🤖 AI Summary
This work addresses the limitations of age-centric status updating in wireless control systems operating under energy constraints and unreliable channels, where minimizing information age does not necessarily enhance dynamic performance. The authors model status updates as a coupon-collector problem with an expiration mechanism and formulate a two-dimensional average-reward Markov decision process to jointly optimize the sender’s information residual lifetime and the receiver’s freshness timer. Key contributions include a dual-threshold optimal scheduling structure that achieves Level-C effectiveness without prior knowledge of channel success probabilities or lifetime distributions, a closed-form deterministic lifetime policy, and a structure-aware Q-learning (SAQ) algorithm that converges faster than standard Q-learning while matching the performance of value iteration.

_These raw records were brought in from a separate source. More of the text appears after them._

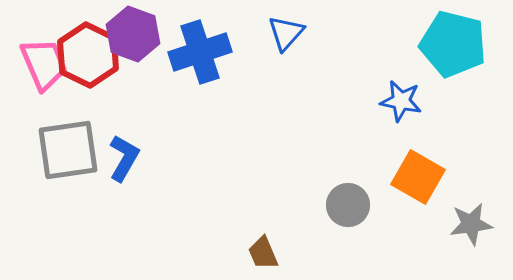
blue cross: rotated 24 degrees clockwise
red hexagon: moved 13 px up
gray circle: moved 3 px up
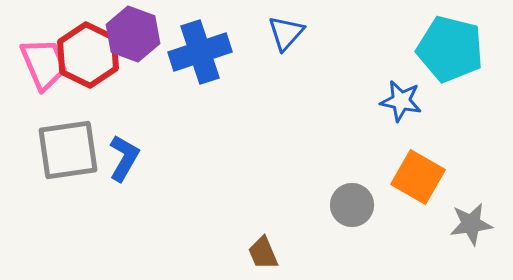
cyan pentagon: moved 3 px left, 5 px down
gray circle: moved 4 px right
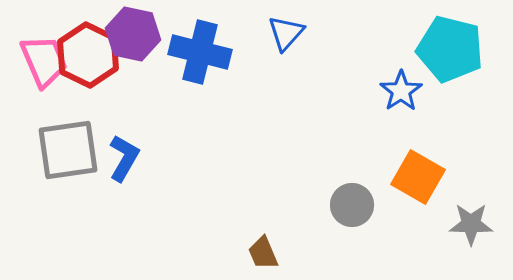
purple hexagon: rotated 8 degrees counterclockwise
blue cross: rotated 32 degrees clockwise
pink trapezoid: moved 3 px up
blue star: moved 10 px up; rotated 27 degrees clockwise
gray star: rotated 9 degrees clockwise
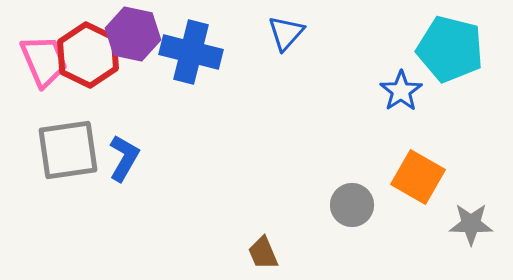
blue cross: moved 9 px left
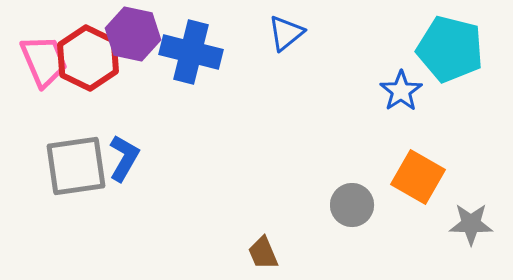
blue triangle: rotated 9 degrees clockwise
red hexagon: moved 3 px down
gray square: moved 8 px right, 16 px down
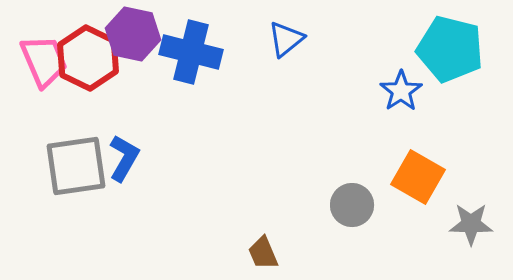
blue triangle: moved 6 px down
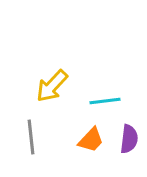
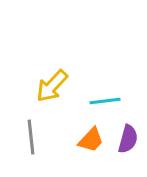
purple semicircle: moved 1 px left; rotated 8 degrees clockwise
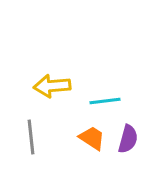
yellow arrow: rotated 42 degrees clockwise
orange trapezoid: moved 1 px right, 2 px up; rotated 100 degrees counterclockwise
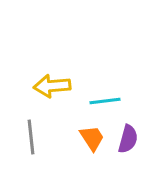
orange trapezoid: rotated 24 degrees clockwise
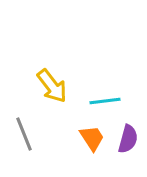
yellow arrow: rotated 123 degrees counterclockwise
gray line: moved 7 px left, 3 px up; rotated 16 degrees counterclockwise
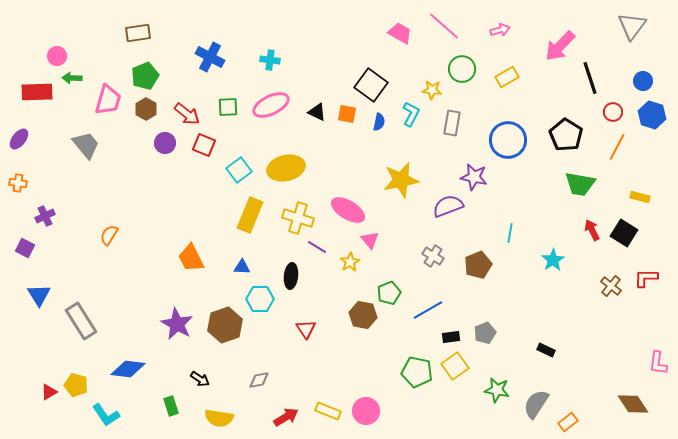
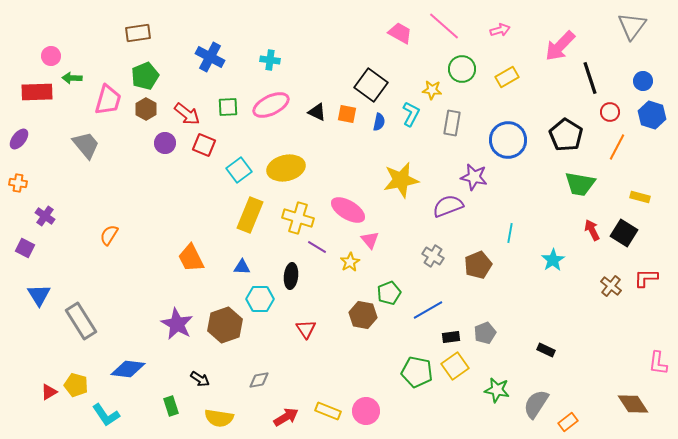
pink circle at (57, 56): moved 6 px left
red circle at (613, 112): moved 3 px left
purple cross at (45, 216): rotated 30 degrees counterclockwise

Experiments demonstrate up to a 50% improvement in system reward over age-based baselines, substantially enhancing control efficacy under resource constraints.
📝 Abstract
For status update systems operating over unreliable energy-constrained wireless channels, we address Weaver's long-standing Level-C question: do my packets actually improve the plant's behavior? Each fresh sample carries a stochastic expiration time -- governed by the plant's instability dynamics -- after which the information becomes useless for control. Casting the problem as a coupon-collector variant with expiring coupons, we (i) formulate a two-dimensional average-reward MDP, (ii) prove that the optimal schedule is doubly thresholded in the receiver's freshness timer and the sender's stored lifetime, (iii) derive a closed-form policy for deterministic lifetimes, and (iv) design a Structure-Aware Q-learning algorithm (SAQ) that learns the optimal policy without knowing the channel success probability or lifetime distribution. Simulations validate our theoretical predictions: SAQ matches optimal Value Iteration performance while converging significantly faster than baseline Q-learning, and expiration-aware scheduling achieves up to 50% higher reward than age-based baselines by adapting transmissions to state-dependent urgency -- thereby delivering Level-C effectiveness under tight resource constraints.